#### The problem:
It is required that all of the data be written out exactly.

[[ Recorded data open ]]

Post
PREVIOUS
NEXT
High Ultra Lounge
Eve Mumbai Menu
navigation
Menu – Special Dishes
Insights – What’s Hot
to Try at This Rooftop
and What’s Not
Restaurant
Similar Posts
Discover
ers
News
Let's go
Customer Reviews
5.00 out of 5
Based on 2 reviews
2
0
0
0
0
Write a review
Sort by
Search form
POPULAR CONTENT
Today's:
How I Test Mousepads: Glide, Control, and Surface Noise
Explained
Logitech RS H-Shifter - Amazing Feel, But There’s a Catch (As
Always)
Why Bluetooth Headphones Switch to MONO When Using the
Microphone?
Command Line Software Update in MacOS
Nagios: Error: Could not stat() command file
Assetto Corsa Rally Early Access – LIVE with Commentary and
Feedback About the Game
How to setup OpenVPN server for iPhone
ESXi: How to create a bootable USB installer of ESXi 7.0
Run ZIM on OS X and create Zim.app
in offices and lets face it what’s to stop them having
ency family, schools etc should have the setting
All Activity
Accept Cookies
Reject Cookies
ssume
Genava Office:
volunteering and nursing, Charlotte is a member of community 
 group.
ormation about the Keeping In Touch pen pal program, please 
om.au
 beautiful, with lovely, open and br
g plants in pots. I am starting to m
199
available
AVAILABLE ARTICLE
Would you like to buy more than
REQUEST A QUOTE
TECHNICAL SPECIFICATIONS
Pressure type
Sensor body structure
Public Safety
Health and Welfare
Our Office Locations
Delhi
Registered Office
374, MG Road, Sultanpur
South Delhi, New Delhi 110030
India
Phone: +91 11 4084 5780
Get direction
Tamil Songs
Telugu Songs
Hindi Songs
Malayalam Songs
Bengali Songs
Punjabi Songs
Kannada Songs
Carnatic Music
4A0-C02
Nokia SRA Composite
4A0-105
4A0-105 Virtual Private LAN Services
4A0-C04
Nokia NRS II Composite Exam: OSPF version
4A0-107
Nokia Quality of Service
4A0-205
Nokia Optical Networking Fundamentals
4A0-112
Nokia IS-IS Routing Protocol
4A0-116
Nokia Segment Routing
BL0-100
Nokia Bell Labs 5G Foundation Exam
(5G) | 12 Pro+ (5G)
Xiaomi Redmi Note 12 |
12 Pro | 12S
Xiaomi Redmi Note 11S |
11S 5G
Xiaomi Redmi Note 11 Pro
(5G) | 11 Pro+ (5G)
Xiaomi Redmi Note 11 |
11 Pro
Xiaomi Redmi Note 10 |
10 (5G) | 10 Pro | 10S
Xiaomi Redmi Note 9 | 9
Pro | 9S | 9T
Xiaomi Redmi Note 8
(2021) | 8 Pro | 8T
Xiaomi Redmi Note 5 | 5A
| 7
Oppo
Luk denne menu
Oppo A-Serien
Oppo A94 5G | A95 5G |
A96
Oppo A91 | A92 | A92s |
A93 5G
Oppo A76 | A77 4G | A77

[[ Recorded data closed ]]

#### Result below:
Post
PREVIOUS
NEXT
High Ultra Lounge
Eve Mumbai Menu
navigation
Menu – Special Dishes
Insights – What’s Hot
to Try at This Rooftop
and What’s Not
Restaurant
Similar Posts
Discover
ers
News
Let's go
Customer Reviews
5.00 out of 5
Based on 2 reviews
2
0
0
0
0
Write a review
Sort by
Search form
POPULAR CONTENT
Today's:
How I Test Mousepads: Glide, Control, and Surface Noise
Explained
Logitech RS H-Shifter - Amazing Feel, But There’s a Catch (As
Always)
Why Bluetooth Headphones Switch to MONO When Using the
Microphone?
Command Line Software Update in MacOS
Nagios: Error: Could not stat() command file
Assetto Corsa Rally Early Access – LIVE with Commentary and
Feedback About the Game
How to setup OpenVPN server for iPhone
ESXi: How to create a bootable USB installer of ESXi 7.0
Run ZIM on OS X and create Zim.app
in offices and lets face it what’s to stop them having
ency family, schools etc should have the setting
All Activity
Accept Cookies
Reject Cookies
ssume
Genava Office:
volunteering and nursing, Charlotte is a member of community 
 group.
ormation about the Keeping In Touch pen pal program, please 
om.au
 beautiful, with lovely, open and br
g plants in pots. I am starting to m
199
available
AVAILABLE ARTICLE
Would you like to buy more than
REQUEST A QUOTE
TECHNICAL SPECIFICATIONS
Pressure type
Sensor body structure
Public Safety
Health and Welfare
Our Office Locations
Delhi
Registered Office
374, MG Road, Sultanpur
South Delhi, New Delhi 110030
India
Phone: +91 11 4084 5780
Get direction
Tamil Songs
Telugu Songs
Hindi Songs
Malayalam Songs
Bengali Songs
Punjabi Songs
Kannada Songs
Carnatic Music
4A0-C02
Nokia SRA Composite
4A0-105
4A0-105 Virtual Private LAN Services
4A0-C04
Nokia NRS II Composite Exam: OSPF version
4A0-107
Nokia Quality of Service
4A0-205
Nokia Optical Networking Fundamentals
4A0-112
Nokia IS-IS Routing Protocol
4A0-116
Nokia Segment Routing
BL0-100
Nokia Bell Labs 5G Foundation Exam
(5G) | 12 Pro+ (5G)
Xiaomi Redmi Note 12 |
12 Pro | 12S
Xiaomi Redmi Note 11S |
11S 5G
Xiaomi Redmi Note 11 Pro
(5G) | 11 Pro+ (5G)
Xiaomi Redmi Note 11 |
11 Pro
Xiaomi Redmi Note 10 |
10 (5G) | 10 Pro | 10S
Xiaomi Redmi Note 9 | 9
Pro | 9S | 9T
Xiaomi Redmi Note 8
(2021) | 8 Pro | 8T
Xiaomi Redmi Note 5 | 5A
| 7
Oppo
Luk denne menu
Oppo A-Serien
Oppo A94 5G | A95 5G |
A96
Oppo A91 | A92 | A92s |
A93 5G
Oppo A76 | A77 4G | A77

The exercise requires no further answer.